Incidentally, eight new cities and towns have been included by the Indian government as areas vulnerable to earthquakes of "very severe intensity" .
According to a government record released on March 16, 2016, the total number of cities now add up to 107. In the year 2002, only Srinagar and Guwahati were considered "very severe intensity zone" or the Zone V (the highest-risk seismic zone). But now, the recent additions are adiya and Tezpur in Assam, Bhuj in Gujarat, Darbhanga in Bihar, Imphal in Manipur, Kohima in Nagaland and Mandi in Himachal. In fact, the entire north-east region has been declared a zone V.
According to a research, a Himalayan earthquake, which is more than 500 years overdue is expected, although it cannot be predicted.
Why is India particularly on shaky tectonic plates? Geo experts say that India broke off from a super continent Gondwana. The Indian and the Eurasian plates, thus have been at the collision zone for the past 50 million years.
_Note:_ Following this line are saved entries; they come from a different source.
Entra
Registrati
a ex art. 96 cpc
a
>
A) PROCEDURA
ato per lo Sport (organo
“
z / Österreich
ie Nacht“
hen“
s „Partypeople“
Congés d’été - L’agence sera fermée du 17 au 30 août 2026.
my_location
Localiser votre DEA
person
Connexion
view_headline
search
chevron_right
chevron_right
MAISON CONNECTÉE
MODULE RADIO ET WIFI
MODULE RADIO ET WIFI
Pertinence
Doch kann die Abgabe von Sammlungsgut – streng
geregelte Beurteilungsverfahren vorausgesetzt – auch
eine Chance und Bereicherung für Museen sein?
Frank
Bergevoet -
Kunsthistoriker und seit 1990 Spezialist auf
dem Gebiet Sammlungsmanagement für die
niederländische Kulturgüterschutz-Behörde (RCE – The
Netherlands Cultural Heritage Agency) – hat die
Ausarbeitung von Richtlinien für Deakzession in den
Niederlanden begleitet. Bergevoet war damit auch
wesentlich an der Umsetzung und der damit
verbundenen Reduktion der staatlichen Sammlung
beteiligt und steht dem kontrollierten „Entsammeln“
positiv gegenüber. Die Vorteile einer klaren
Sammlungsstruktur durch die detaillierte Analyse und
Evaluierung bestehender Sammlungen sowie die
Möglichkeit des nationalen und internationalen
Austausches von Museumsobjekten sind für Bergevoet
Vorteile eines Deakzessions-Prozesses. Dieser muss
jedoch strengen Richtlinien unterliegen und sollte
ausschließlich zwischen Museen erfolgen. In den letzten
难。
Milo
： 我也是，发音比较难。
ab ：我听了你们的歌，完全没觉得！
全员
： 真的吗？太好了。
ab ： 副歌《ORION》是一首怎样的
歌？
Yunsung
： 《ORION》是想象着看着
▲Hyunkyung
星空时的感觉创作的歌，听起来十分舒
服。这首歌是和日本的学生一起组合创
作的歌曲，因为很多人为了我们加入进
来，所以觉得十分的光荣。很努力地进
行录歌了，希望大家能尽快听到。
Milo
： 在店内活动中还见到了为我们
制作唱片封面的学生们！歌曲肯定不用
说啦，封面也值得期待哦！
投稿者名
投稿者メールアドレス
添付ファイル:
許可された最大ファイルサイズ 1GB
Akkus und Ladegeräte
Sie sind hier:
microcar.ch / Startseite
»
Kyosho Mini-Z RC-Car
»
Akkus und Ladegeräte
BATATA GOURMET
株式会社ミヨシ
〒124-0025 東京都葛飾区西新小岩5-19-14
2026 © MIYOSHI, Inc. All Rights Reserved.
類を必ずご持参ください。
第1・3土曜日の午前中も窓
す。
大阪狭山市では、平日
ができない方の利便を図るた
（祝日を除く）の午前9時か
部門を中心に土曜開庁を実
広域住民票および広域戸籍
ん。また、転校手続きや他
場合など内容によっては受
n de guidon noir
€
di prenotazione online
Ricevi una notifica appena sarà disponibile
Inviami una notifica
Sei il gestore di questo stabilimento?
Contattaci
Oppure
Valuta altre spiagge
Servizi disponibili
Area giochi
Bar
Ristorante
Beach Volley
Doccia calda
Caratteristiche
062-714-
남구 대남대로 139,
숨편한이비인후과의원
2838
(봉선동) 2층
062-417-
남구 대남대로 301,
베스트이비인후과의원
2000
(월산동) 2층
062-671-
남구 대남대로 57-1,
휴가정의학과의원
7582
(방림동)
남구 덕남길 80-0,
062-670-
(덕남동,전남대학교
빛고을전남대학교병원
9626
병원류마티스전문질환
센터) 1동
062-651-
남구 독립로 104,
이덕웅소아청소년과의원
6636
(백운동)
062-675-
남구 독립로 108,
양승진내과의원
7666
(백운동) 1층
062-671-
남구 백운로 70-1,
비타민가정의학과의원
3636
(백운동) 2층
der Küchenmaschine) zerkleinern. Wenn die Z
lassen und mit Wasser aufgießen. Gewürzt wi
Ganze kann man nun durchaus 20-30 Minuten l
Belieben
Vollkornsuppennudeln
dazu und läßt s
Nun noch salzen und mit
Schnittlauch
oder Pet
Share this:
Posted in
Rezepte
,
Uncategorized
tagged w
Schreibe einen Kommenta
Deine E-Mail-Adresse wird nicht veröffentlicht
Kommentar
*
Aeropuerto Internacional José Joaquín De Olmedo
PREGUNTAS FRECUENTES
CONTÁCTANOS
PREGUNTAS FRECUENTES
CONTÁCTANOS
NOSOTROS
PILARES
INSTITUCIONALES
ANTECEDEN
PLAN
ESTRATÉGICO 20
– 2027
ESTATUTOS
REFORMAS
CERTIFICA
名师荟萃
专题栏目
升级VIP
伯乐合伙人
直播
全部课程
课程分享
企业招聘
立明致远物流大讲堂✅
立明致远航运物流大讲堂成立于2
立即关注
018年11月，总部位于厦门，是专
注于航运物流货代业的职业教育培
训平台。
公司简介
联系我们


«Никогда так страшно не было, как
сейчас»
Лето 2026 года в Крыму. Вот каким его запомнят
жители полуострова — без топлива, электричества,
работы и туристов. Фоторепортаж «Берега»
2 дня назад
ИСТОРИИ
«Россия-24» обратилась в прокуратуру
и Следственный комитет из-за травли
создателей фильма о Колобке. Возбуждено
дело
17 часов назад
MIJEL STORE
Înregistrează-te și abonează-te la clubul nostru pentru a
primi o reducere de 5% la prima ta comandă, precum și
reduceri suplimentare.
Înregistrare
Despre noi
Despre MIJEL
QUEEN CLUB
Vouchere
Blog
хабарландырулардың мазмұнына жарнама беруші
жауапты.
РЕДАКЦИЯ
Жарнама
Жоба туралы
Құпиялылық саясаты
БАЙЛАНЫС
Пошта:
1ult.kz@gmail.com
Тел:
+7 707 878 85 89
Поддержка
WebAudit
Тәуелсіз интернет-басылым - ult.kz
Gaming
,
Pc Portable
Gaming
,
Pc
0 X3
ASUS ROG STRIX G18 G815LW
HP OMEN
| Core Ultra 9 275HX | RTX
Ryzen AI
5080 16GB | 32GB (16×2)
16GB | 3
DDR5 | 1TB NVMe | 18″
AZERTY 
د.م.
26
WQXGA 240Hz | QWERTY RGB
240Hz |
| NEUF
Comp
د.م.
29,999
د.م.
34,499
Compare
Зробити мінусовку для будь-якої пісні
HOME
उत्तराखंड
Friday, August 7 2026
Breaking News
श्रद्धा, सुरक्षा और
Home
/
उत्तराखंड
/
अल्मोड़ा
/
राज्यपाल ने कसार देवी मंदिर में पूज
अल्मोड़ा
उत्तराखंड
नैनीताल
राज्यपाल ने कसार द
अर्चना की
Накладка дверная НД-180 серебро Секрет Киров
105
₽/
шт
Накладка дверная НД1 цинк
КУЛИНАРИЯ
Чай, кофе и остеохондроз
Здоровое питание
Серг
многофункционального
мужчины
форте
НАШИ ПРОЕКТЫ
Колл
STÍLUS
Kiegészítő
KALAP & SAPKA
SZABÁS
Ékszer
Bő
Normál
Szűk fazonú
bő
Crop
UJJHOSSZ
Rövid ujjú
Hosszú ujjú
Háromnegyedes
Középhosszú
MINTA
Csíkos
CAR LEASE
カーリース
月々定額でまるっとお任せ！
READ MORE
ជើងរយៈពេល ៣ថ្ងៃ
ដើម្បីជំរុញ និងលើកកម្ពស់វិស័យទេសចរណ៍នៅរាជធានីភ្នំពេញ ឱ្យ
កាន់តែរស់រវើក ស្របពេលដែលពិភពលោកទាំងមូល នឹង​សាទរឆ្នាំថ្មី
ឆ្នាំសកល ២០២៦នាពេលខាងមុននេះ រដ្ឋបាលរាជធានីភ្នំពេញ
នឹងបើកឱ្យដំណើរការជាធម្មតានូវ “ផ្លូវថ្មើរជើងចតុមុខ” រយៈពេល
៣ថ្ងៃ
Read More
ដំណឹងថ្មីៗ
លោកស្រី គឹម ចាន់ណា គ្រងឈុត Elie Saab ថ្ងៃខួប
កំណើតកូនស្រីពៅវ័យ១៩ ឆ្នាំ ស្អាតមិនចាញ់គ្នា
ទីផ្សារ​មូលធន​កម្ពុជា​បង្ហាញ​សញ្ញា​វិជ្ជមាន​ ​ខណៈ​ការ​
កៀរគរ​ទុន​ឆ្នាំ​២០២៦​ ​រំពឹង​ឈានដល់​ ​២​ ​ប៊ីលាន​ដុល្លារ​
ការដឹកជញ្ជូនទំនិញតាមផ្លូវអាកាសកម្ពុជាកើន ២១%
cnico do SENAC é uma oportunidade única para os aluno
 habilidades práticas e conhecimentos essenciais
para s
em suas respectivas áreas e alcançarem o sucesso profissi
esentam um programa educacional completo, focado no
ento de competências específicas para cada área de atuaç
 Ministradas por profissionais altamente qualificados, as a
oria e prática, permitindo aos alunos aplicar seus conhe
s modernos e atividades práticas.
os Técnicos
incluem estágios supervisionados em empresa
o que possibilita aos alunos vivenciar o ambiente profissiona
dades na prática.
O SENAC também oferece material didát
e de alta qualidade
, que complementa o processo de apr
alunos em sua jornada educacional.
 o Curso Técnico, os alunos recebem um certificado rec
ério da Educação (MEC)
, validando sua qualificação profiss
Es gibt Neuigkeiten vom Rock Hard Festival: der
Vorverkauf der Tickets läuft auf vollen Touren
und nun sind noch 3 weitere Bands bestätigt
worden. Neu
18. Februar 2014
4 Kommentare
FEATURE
It is said that the Indian plate is continuously diving under the Eurasian plate, which is why the Himalayas and the Mount Everest are still growing.
The Earth System Science Organisation-National Centre for Seismology reported that at least 392 earthquakes of magnitude greater than three were located in and around India in 2015. Of these, 136 occurred in India, out of which 114 were in Zone-V, 14 in Zone-IV, five in Zone-III and three in Zone-II.